さて、今日発売の週刊誌でも買って帰って読むか。鞄に教科書やノートを突っ込み、帰り支度を整える。
ありゃ、これ週刊誌入るかな。まぁいいか。あれくらい手で持って帰ろう。
「早坂翔だな」
「…………」
気付けば、目の前に女子が立っていた。俺の机に手をついて、俺を上からのぞき込むように見ている。
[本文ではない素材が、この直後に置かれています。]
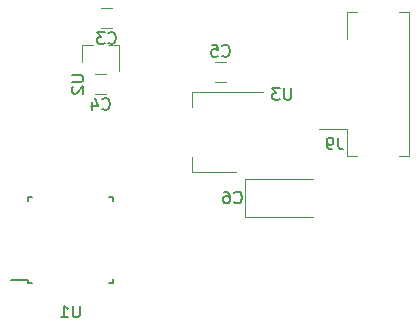
<source format=gbr>
G04 #@! TF.FileFunction,Legend,Bot*
%FSLAX46Y46*%
G04 Gerber Fmt 4.6, Leading zero omitted, Abs format (unit mm)*
G04 Created by KiCad (PCBNEW 4.0.7) date 06/13/18 22:56:11*
%MOMM*%
%LPD*%
G01*
G04 APERTURE LIST*
%ADD10C,0.100000*%
%ADD11C,0.120000*%
%ADD12C,0.150000*%
G04 APERTURE END LIST*
D10*
D11*
X146296000Y-91274000D02*
X145296000Y-91274000D01*
X145296000Y-89574000D02*
X146296000Y-89574000D01*
X145788000Y-96862000D02*
X144788000Y-96862000D01*
X144788000Y-95162000D02*
X145788000Y-95162000D01*
X154948000Y-94146000D02*
X155948000Y-94146000D01*
X155948000Y-95846000D02*
X154948000Y-95846000D01*
X157494000Y-107314000D02*
X163294000Y-107314000D01*
X157494000Y-104014000D02*
X163294000Y-104014000D01*
X157494000Y-107314000D02*
X157494000Y-104014000D01*
D12*
X139123000Y-112845000D02*
X139123000Y-112620000D01*
X146373000Y-112845000D02*
X146373000Y-112520000D01*
X146373000Y-105595000D02*
X146373000Y-105920000D01*
X139123000Y-105595000D02*
X139123000Y-105920000D01*
X139123000Y-112845000D02*
X139448000Y-112845000D01*
X139123000Y-105595000D02*
X139448000Y-105595000D01*
X146373000Y-105595000D02*
X146048000Y-105595000D01*
X146373000Y-112845000D02*
X146048000Y-112845000D01*
X139123000Y-112620000D02*
X137698000Y-112620000D01*
D11*
X143708000Y-92712000D02*
X144638000Y-92712000D01*
X146868000Y-92712000D02*
X145938000Y-92712000D01*
X146868000Y-92712000D02*
X146868000Y-94872000D01*
X143708000Y-92712000D02*
X143708000Y-94172000D01*
X153030000Y-103486000D02*
X153030000Y-102226000D01*
X153030000Y-96666000D02*
X153030000Y-97926000D01*
X156790000Y-103486000D02*
X153030000Y-103486000D01*
X159040000Y-96666000D02*
X153030000Y-96666000D01*
X170540000Y-102087000D02*
X171365000Y-102087000D01*
X171365000Y-102087000D02*
X171365000Y-89937000D01*
X171365000Y-89937000D02*
X170540000Y-89937000D01*
X166990000Y-102087000D02*
X166165000Y-102087000D01*
X166165000Y-102087000D02*
X166165000Y-99787000D01*
X166990000Y-89937000D02*
X166165000Y-89937000D01*
X166165000Y-89937000D02*
X166165000Y-92237000D01*
X166165000Y-99787000D02*
X163765000Y-99787000D01*
D12*
X145962666Y-92531143D02*
X146010285Y-92578762D01*
X146153142Y-92626381D01*
X146248380Y-92626381D01*
X146391238Y-92578762D01*
X146486476Y-92483524D01*
X146534095Y-92388286D01*
X146581714Y-92197810D01*
X146581714Y-92054952D01*
X146534095Y-91864476D01*
X146486476Y-91769238D01*
X146391238Y-91674000D01*
X146248380Y-91626381D01*
X146153142Y-91626381D01*
X146010285Y-91674000D01*
X145962666Y-91721619D01*
X145629333Y-91626381D02*
X145010285Y-91626381D01*
X145343619Y-92007333D01*
X145200761Y-92007333D01*
X145105523Y-92054952D01*
X145057904Y-92102571D01*
X145010285Y-92197810D01*
X145010285Y-92435905D01*
X145057904Y-92531143D01*
X145105523Y-92578762D01*
X145200761Y-92626381D01*
X145486476Y-92626381D01*
X145581714Y-92578762D01*
X145629333Y-92531143D01*
X145454666Y-98119143D02*
X145502285Y-98166762D01*
X145645142Y-98214381D01*
X145740380Y-98214381D01*
X145883238Y-98166762D01*
X145978476Y-98071524D01*
X146026095Y-97976286D01*
X146073714Y-97785810D01*
X146073714Y-97642952D01*
X146026095Y-97452476D01*
X145978476Y-97357238D01*
X145883238Y-97262000D01*
X145740380Y-97214381D01*
X145645142Y-97214381D01*
X145502285Y-97262000D01*
X145454666Y-97309619D01*
X144597523Y-97547714D02*
X144597523Y-98214381D01*
X144835619Y-97166762D02*
X145073714Y-97881048D01*
X144454666Y-97881048D01*
X155614666Y-93603143D02*
X155662285Y-93650762D01*
X155805142Y-93698381D01*
X155900380Y-93698381D01*
X156043238Y-93650762D01*
X156138476Y-93555524D01*
X156186095Y-93460286D01*
X156233714Y-93269810D01*
X156233714Y-93126952D01*
X156186095Y-92936476D01*
X156138476Y-92841238D01*
X156043238Y-92746000D01*
X155900380Y-92698381D01*
X155805142Y-92698381D01*
X155662285Y-92746000D01*
X155614666Y-92793619D01*
X154709904Y-92698381D02*
X155186095Y-92698381D01*
X155233714Y-93174571D01*
X155186095Y-93126952D01*
X155090857Y-93079333D01*
X154852761Y-93079333D01*
X154757523Y-93126952D01*
X154709904Y-93174571D01*
X154662285Y-93269810D01*
X154662285Y-93507905D01*
X154709904Y-93603143D01*
X154757523Y-93650762D01*
X154852761Y-93698381D01*
X155090857Y-93698381D01*
X155186095Y-93650762D01*
X155233714Y-93603143D01*
X156630666Y-106021143D02*
X156678285Y-106068762D01*
X156821142Y-106116381D01*
X156916380Y-106116381D01*
X157059238Y-106068762D01*
X157154476Y-105973524D01*
X157202095Y-105878286D01*
X157249714Y-105687810D01*
X157249714Y-105544952D01*
X157202095Y-105354476D01*
X157154476Y-105259238D01*
X157059238Y-105164000D01*
X156916380Y-105116381D01*
X156821142Y-105116381D01*
X156678285Y-105164000D01*
X156630666Y-105211619D01*
X155773523Y-105116381D02*
X155964000Y-105116381D01*
X156059238Y-105164000D01*
X156106857Y-105211619D01*
X156202095Y-105354476D01*
X156249714Y-105544952D01*
X156249714Y-105925905D01*
X156202095Y-106021143D01*
X156154476Y-106068762D01*
X156059238Y-106116381D01*
X155868761Y-106116381D01*
X155773523Y-106068762D01*
X155725904Y-106021143D01*
X155678285Y-105925905D01*
X155678285Y-105687810D01*
X155725904Y-105592571D01*
X155773523Y-105544952D01*
X155868761Y-105497333D01*
X156059238Y-105497333D01*
X156154476Y-105544952D01*
X156202095Y-105592571D01*
X156249714Y-105687810D01*
X143509905Y-114768381D02*
X143509905Y-115577905D01*
X143462286Y-115673143D01*
X143414667Y-115720762D01*
X143319429Y-115768381D01*
X143128952Y-115768381D01*
X143033714Y-115720762D01*
X142986095Y-115673143D01*
X142938476Y-115577905D01*
X142938476Y-114768381D01*
X141938476Y-115768381D02*
X142509905Y-115768381D01*
X142224191Y-115768381D02*
X142224191Y-114768381D01*
X142319429Y-114911238D01*
X142414667Y-115006476D01*
X142509905Y-115054095D01*
X142835381Y-95250095D02*
X143644905Y-95250095D01*
X143740143Y-95297714D01*
X143787762Y-95345333D01*
X143835381Y-95440571D01*
X143835381Y-95631048D01*
X143787762Y-95726286D01*
X143740143Y-95773905D01*
X143644905Y-95821524D01*
X142835381Y-95821524D01*
X142930619Y-96250095D02*
X142883000Y-96297714D01*
X142835381Y-96392952D01*
X142835381Y-96631048D01*
X142883000Y-96726286D01*
X142930619Y-96773905D01*
X143025857Y-96821524D01*
X143121095Y-96821524D01*
X143263952Y-96773905D01*
X143835381Y-96202476D01*
X143835381Y-96821524D01*
X161416905Y-96353381D02*
X161416905Y-97162905D01*
X161369286Y-97258143D01*
X161321667Y-97305762D01*
X161226429Y-97353381D01*
X161035952Y-97353381D01*
X160940714Y-97305762D01*
X160893095Y-97258143D01*
X160845476Y-97162905D01*
X160845476Y-96353381D01*
X160464524Y-96353381D02*
X159845476Y-96353381D01*
X160178810Y-96734333D01*
X160035952Y-96734333D01*
X159940714Y-96781952D01*
X159893095Y-96829571D01*
X159845476Y-96924810D01*
X159845476Y-97162905D01*
X159893095Y-97258143D01*
X159940714Y-97305762D01*
X160035952Y-97353381D01*
X160321667Y-97353381D01*
X160416905Y-97305762D01*
X160464524Y-97258143D01*
X165433333Y-100544381D02*
X165433333Y-101258667D01*
X165480953Y-101401524D01*
X165576191Y-101496762D01*
X165719048Y-101544381D01*
X165814286Y-101544381D01*
X164909524Y-101544381D02*
X164719048Y-101544381D01*
X164623809Y-101496762D01*
X164576190Y-101449143D01*
X164480952Y-101306286D01*
X164433333Y-101115810D01*
X164433333Y-100734857D01*
X164480952Y-100639619D01*
X164528571Y-100592000D01*
X164623809Y-100544381D01*
X164814286Y-100544381D01*
X164909524Y-100592000D01*
X164957143Y-100639619D01*
X165004762Y-100734857D01*
X165004762Y-100972952D01*
X164957143Y-101068190D01*
X164909524Y-101115810D01*
X164814286Y-101163429D01*
X164623809Y-101163429D01*
X164528571Y-101115810D01*
X164480952Y-101068190D01*
X164433333Y-100972952D01*
M02*

</source>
こいつは……同じクラスだったな。名前は確か堀口。下の名前は知らん。興味ない。ストレートの黒髪のセミロングで、目はちょっとキツめだ。背は高くはない。どっちかっつーと低めだ。鼻も少し低い。
「何か用か?」
「お前、サッカー部に入らないか?」
「入らない」
めんどくさいからな。
「入部テストをしよう。グラウンドまで来い」
「拒否権はないのかよ!行かんぞ俺は!」
「だめだ。来い」
「意味判んねえ。帰る」
「バカかお前。そんないい体をしているのにスポーツをしない理由がないだろう」
「俺の勝手だ。やる気がないんだよ」
「やっていればやる気は出る」
「断定かよ。だいたい、何でサッカーなんだ」
予想はつくけどな。
堀口はあまりない胸を張り、得意そうな顔で口を開く。
「オレはサッカー部のマネージャーだからな。戦力補強も大事な仕事だ」
とか何とか語ってる間にそそくさと俺は帰ってしまおう……。
「待たんか」
「うぐぇ」
襟首を捕まれた。
「いいから来い」
「首絞まるから放せっ……」
「おお、悪い。大事な体に傷を付けてしまっては大変だ」
「ったく……しょうがねーな。行きゃいいんだろ行きゃ」
適当に終わらせて早く帰ろう。不合格になればいいだけの話だ。
「言っておくが、下手なフリをしても判るからな。そんなことしたら蹴る」
「……ちっ……」
傷つけちゃいけないんじゃなかったのかよ。とにかく、痛いのは嫌だ。そこそこの力でやってやるか。



というわけで、今に至る。
「つーか、俺何でキーパーなわけ?」
「オレが決めた」
「えー。やだ」
「少しは悩め!子供かお前は!」
「だってサッカーならバシバシ点取る役目がいいじゃんか。まぁ、サッカーとかまずやんねーけど」
「判らないか、サッカーに限らずスポーツの楽しさが」
「楽しいな。見てる分には」
「素晴らしい答えだ!入部だ!」
「お前頭弱い子か」
「自慢じゃないが成績は下の上くらいだな」
本当に自慢にならないレベルだ。俺でさえ並程度はできるのに。
「とにかく、俺はやらん」
「強情だなお前は!オレがやれと言うんだから、やれ!」
「強情なのはどっちだよ!横暴とか強引とかいう言葉を付け加えてもいいね!」
「理解しろ!スポーツを観戦するのは確かに楽しい。オレも大好きだ。けど、実際にやるとこれはまた違う楽しさが見えてくる!」
「お前はプレイヤーじゃないだろ」
「選手と一体のマネージャーはもはや選手の一人だ。オレはそう信じてる」
ったく、何なんだこいつは。早く行かねぇと週刊誌が売り切れちまうぞ。人気あるんだからな、あれ。
「そうだな……今度の日曜、練習試合がある」
「却下」
「まだ何も言ってないだろう」
「来いってんだろ。行かん。俺はゴロゴロする。だいたい、見たところでそれはただの観戦だろ」
「違う。出ろ」
「……は!?」
強引にも程がある!ド素人の俺がいきなり試合出場だと!?
「レギュラー陣はどうなるんだよ!」
「問題ない。今回の試合の目的は経験を積むことだ。レギュラーはお互いに封印だ」
つまり、二軍同士の戦いってわけね。それはそれで、俺は二軍レベルなのかと思うとちょっと腹が立つ。